Sexual assault committed by servicemembers against their peers or subordinates represents a complete and utter breakdown of respect and dignity. Military Sexual Trauma (MST) isolates survivors from their units and erodes the core principles of good order and discipline, and faithful service that the military so often professes to uphold. As the military continues to fail in protecting its members, Congress must diligently exercise its oversight and leadership to stamp out military sexual violence.

For the past decade, Congresswoman Speier has led the crusade to improve military sexual assault prevention and response.
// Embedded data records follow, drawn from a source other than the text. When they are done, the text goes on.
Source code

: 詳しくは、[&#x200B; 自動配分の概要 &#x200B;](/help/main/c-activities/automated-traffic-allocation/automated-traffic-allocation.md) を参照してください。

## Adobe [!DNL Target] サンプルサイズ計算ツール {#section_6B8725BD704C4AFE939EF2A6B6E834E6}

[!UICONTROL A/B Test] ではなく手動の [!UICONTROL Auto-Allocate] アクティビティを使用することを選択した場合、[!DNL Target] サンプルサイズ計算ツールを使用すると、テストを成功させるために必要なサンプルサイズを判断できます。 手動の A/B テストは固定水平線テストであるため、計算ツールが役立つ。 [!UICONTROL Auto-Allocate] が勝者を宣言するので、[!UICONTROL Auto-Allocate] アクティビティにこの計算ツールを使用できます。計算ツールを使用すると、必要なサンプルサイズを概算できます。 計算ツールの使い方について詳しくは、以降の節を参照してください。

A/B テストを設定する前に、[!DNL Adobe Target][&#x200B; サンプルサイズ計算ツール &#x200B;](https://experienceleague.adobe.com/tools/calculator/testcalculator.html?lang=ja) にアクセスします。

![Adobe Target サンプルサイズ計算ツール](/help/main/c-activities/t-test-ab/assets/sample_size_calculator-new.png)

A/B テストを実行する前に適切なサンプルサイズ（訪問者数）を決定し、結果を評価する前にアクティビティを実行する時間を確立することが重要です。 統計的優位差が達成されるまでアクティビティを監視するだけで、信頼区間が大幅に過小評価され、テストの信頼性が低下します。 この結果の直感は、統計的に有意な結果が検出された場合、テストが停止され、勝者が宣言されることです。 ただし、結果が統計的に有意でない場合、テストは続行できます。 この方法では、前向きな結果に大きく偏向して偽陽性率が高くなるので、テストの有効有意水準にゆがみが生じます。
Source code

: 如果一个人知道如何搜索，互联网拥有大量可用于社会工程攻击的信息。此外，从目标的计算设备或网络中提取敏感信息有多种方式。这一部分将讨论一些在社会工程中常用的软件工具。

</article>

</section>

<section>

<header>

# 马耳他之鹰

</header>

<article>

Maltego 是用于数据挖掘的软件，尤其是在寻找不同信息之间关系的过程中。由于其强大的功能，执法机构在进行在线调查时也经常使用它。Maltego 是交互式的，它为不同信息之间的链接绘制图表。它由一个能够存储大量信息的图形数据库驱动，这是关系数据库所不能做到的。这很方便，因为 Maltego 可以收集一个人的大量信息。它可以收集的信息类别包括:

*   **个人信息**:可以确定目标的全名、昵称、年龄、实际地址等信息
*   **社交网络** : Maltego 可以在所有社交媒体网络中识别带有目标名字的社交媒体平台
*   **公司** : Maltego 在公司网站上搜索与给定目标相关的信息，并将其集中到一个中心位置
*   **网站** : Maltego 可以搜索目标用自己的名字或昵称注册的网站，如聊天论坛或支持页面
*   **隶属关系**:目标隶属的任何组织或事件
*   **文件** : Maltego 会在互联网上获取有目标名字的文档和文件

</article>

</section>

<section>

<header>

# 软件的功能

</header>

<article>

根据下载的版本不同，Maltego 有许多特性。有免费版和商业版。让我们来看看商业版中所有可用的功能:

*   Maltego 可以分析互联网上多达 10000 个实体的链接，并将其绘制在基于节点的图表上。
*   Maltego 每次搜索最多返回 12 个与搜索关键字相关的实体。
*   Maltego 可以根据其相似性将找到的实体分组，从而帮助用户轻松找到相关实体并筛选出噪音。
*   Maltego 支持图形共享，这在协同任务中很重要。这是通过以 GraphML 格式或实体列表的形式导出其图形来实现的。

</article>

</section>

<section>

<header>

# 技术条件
As a lifelong champion of gender equality and freedom from violence, Congresswoman Speier redoubled her efforts to combatting sexual assault in the military. She demanded a spot on the House Armed Services Committee (HASC) and the Military Personnel Subcommittee. Prior to 2011, Congress had only held 18 hearings on sexual assault in the military in the previous 16 years. In 2019 alone, Congress has already held four hearings related to military sexual assault, due in large part to Congresswoman Speier’s work on this issue. She has long believed that a key way to combat military sexual trauma is eliminating commanders’ authority to determine whether to prosecute sexual assault cases. This power, unique to the military system, in which a unit commander determines what crimes to prosecute despite not being a trained lawyer and having potential biases toward the parties in question decreases confidence in the military justice system and discourages survivors from coming forward to report crimes.

Congresswoman Speier has also overseen and implemented monumental legislative reforms in this area with many aimed at correcting a broken military justice system. These include:

  • An overhaul of the Article 32 process – a preliminary hearing designed to review evidence for a trial in a manner similar to a Grand Jury – after a Navy Midshipmen survivor was subjected to 30 hours of degrading questions by the defense counsel during an Article 32 hearing in 2013. The reforms gave victims the right to appear or decline to participate in an Article 32 hearing and afforded survivors who participated in the hearing’s mental health and Rape Shield protections, which prevent defense counsel from asking survivors about past sexual behavior.
  • Before the 2013 reforms, commanders were required to consider the Good Military Character of the accused when deciding whether to prosecute. In 2014, Congress removed “good military character” as a potential defense, ensuring offenders weren’t let off the hook for simply being well-liked or good at their job.
  • Previously, the Uniform Code of Military Justice’s (UCMJ) Article 60 allowed convening authorities to overturn verdicts and reduce sentences for any reason or without a reason. Congresswoman Speier helped strip this authority away after many survivors saw their justice cast aside after personal or professional military relationships intervened in the judicial process.
  • In the wake of nude or intimate images, as well as personal information, shared in the Marines United Facebook group, Congresswoman Speier introduced and passed a UCMJ article criminalizing the nonconsensual sharing of intimate images.

In the Fiscal Year 2020 National Defense Authorization Act, Congresswoman Speier prioritized preventing and addressing military sexual violence. She successfully included numerous provisions that include:

  • A provision that would redefine unlawful command influence in order to prevent appeals courts from needlessly overturning sexual assault convictions.
  • An expansion of the Special Victims’ Counsel Program to afford more attorneys, paralegals, and resources for victims, as well as the creation of legal counsel for domestic violence victims.
  • Requiring the services to craft advisory sentencing guidelines for determining criminal punishment, similar to the guidelines used in the federal system. The absence of guidelines in the military system creates unjust discrepancies between sentences for similar crimes.